Halbuki bu siyasi işlerin tam da (selam sana da, ey Radikal2'liğin altın vuruşu tam da!) bu merkezde olduğunu görmek gerek. Siyasi süreçler deve güreşi misali oluyor; bu bir eksiklik, çürüklük, bozukluk değil. İktidar ile çalışan, o geçer akçe birimiyle hareket eden herkes kirleniyor. Sevgili Cümhuriyetçi, senin ülkemizde olup bitenleri çarpık bir kopyası sandığın pirüpak süreçler de aynı ölçüde kirli idi. Sadece hepsinin kazananı sonradan kendisini aklayıverdi. Bak Mustafa Kemal işin nasıl da farkında, muarızlarını kemik kavgasında boğuluyor gösterip kendini nerelere çekiyor.
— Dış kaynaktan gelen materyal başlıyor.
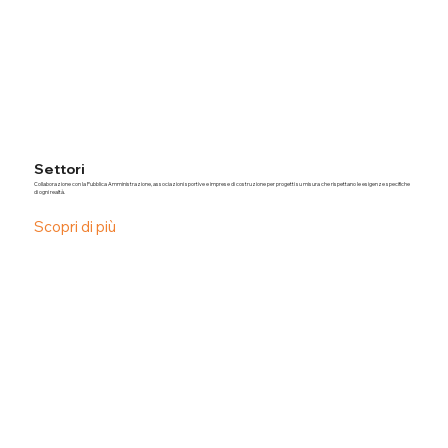
Settori
Collaborazione con la Pubblica Amministrazione, associazioni sportive e imprese di costruzione per progetti su misura che rispettano le esigenze specifiche
di ogni realtà.
Scopri di più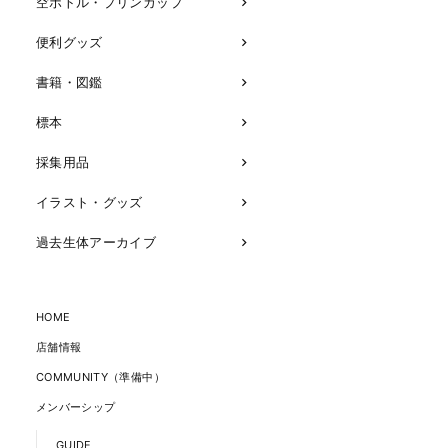
空ボトル・プリンカップ
便利グッズ
書籍・図鑑
標本
採集用品
イラスト・グッズ
過去生体アーカイブ
HOME
店舗情報
COMMUNITY（準備中）
メンバーシップ
GUIDE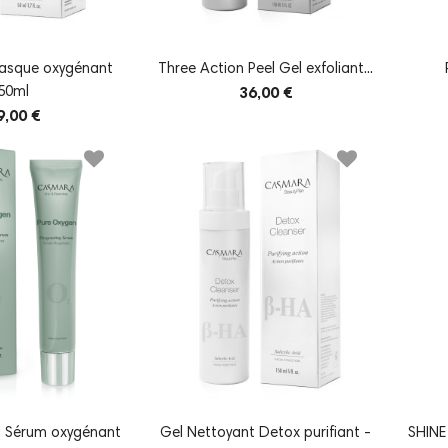
asque oxygénant
Three Action Peel Gel exfoliant...
50ml
36,00 €
9,00 €
 Sérum oxygénant
Gel Nettoyant Detox purifiant -
SHINE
Gerçi bu yanılgının Cümhuriyetçiye has olmadığını da teslim etmek gerek. AKP, hakkında açılan kapatma davasında on düşünüp bir adım atarak kendisini mahkeme önünde savunuyorken, parti söyleminin terkisindeki bazı köşe yazarları, “Niye bu iddianame ciddiye alınıyor? Niye tek tek bütün suçlamalara yanıtlar verilmeye çalışılıyor? Neden savunma tarihe geçecek bir DEMOKRASİ VE ÖZGÜRLÜKLER MANZUMESİ biçiminde yapılmıyor, niye bu tiyatroya şöyle güzel bir ders verilmiyor?” diye hayıflanıyorlardı. Oldu, yumurta küfesi senin sırtındayken artık sen yazarsın o manzumeyi.